- [Work order]: Every line of the data should be retyped with no difference from the original.

- [Information shown]:
◆ ◆ ◆ ◆
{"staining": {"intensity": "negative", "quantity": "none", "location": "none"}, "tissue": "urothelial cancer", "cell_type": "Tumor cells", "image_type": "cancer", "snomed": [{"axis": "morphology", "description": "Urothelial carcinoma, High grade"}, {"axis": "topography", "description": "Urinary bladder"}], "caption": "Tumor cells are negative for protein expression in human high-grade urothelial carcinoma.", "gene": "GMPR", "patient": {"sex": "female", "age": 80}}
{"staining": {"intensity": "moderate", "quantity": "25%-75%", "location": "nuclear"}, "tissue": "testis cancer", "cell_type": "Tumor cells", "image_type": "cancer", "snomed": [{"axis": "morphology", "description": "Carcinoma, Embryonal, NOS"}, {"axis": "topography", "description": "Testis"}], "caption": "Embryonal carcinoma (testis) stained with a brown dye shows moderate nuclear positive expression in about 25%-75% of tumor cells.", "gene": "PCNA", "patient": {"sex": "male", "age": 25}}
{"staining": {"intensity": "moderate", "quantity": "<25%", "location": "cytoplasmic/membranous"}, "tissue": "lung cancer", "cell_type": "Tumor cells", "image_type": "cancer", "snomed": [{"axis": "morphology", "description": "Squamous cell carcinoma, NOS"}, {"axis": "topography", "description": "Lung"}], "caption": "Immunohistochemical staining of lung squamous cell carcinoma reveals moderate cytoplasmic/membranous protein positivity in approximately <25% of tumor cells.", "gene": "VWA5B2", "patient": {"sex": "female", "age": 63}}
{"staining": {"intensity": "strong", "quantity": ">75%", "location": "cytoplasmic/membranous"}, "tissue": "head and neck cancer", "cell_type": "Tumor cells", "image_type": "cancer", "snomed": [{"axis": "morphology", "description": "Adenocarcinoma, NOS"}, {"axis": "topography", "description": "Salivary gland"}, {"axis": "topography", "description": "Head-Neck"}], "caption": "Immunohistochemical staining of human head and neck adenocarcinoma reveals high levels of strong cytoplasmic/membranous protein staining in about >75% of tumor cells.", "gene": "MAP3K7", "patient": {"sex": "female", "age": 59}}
◆ ◆ ◆ ◆
- [The answer]:
{"staining": {"intensity": "negative", "quantity": "none", "location": "none"}, "tissue": "urothelial cancer", "cell_type": "Tumor cells", "image_type": "cancer", "snomed": [{"axis": "morphology", "description": "Urothelial carcinoma, High grade"}, {"axis": "topography", "description": "Urinary bladder"}], "caption": "Tumor cells are negative for protein expression in human high-grade urothelial carcinoma.", "gene": "GMPR", "patient": {"sex": "female", "age": 80}}
{"staining": {"intensity": "moderate", "quantity": "25%-75%", "location": "nuclear"}, "tissue": "testis cancer", "cell_type": "Tumor cells", "image_type": "cancer", "snomed": [{"axis": "morphology", "description": "Carcinoma, Embryonal, NOS"}, {"axis": "topography", "description": "Testis"}], "caption": "Embryonal carcinoma (testis) stained with a brown dye shows moderate nuclear positive expression in about 25%-75% of tumor cells.", "gene": "PCNA", "patient": {"sex": "male", "age": 25}}
{"staining": {"intensity": "moderate", "quantity": "<25%", "location": "cytoplasmic/membranous"}, "tissue": "lung cancer", "cell_type": "Tumor cells", "image_type": "cancer", "snomed": [{"axis": "morphology", "description": "Squamous cell carcinoma, NOS"}, {"axis": "topography", "description": "Lung"}], "caption": "Immunohistochemical staining of lung squamous cell carcinoma reveals moderate cytoplasmic/membranous protein positivity in approximately <25% of tumor cells.", "gene": "VWA5B2", "patient": {"sex": "female", "age": 63}}
{"staining": {"intensity": "strong", "quantity": ">75%", "location": "cytoplasmic/membranous"}, "tissue": "head and neck cancer", "cell_type": "Tumor cells", "image_type": "cancer", "snomed": [{"axis": "morphology", "description": "Adenocarcinoma, NOS"}, {"axis": "topography", "description": "Salivary gland"}, {"axis": "topography", "description": "Head-Neck"}], "caption": "Immunohistochemical staining of human head and neck adenocarcinoma reveals high levels of strong cytoplasmic/membranous protein staining in about >75% of tumor cells.", "gene": "MAP3K7", "patient": {"sex": "female", "age": 59}}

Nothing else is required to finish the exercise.